16 July 2011

The Haunting at Edward Braddock's Grave

I am standing at a monument to General Braddock near Fort Necessity in Farmington, Pennsylvania. His face is etched into the panel. More than 250 years cannot erase the arrogance with which he tore a road through the wilderness from the Potomac River over the Alleghenies. I doubt that look was there when a force of French and Indians surprised his army near the banks of the Monongahela, turning them back on each other into mad confusion, just fifty miles from his goal: the forks of the Ohio River at present-day Pittsburgh.

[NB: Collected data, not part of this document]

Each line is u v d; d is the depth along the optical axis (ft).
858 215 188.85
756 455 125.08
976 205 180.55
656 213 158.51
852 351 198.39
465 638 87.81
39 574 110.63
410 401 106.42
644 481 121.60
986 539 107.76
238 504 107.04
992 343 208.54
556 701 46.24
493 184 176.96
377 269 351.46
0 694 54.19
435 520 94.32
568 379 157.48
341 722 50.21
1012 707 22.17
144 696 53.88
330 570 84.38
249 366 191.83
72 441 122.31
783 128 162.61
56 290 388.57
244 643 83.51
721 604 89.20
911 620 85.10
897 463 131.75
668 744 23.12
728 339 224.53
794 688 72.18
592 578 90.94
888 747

They carried him here, 35 miles away, where Braddock died of his wounds and the only remaining officer, a 23-year-old George Washington, took over, hustled the soldiers about a mile further, and set up a fort to take on the pursuing French & Indians.

I remember the story. I wasn't even in school yet when my dad told it to me. We were walking in the woods at the time, exploring our new home near Amesville, Ohio. He told me how Indians hid in the trees, watched Braddock's army pass, and launched their attack. I pace around the monument. On my way back to the car, I pass this sign: "This is the spot where Major-General Edward Braddock was buried, July 14th 1755."

Washington had buried Braddock in the middle of the road they had built through the thick forest. Indians were known to dig up recent burials to claim scalps. Therefore, Washington's first order as commander was to bury the general and then direct every soldier and pack animal to tread the ground above him. It wasn't until sixty years later, that workers building the National Road (current US 40) unearthed the general's remains, reinterring them further up the hill, underneath the present monument.

These woods are haunted. I can tell that.

I follow the path. It ends at a creek, in woods so think and tangled, I think I can see Braddock's demise hiding in the shadows.

There is the trace of a path off to the right. I can see it. I have a sense for trails. I can see them when others can't, even in the dark of night. I have followed trails--and creeks, and sounds--since I was a boy.

I follow a trail. I see it winding through the ferns. I begin to run. I can't help it. I look down. I can't see my feet.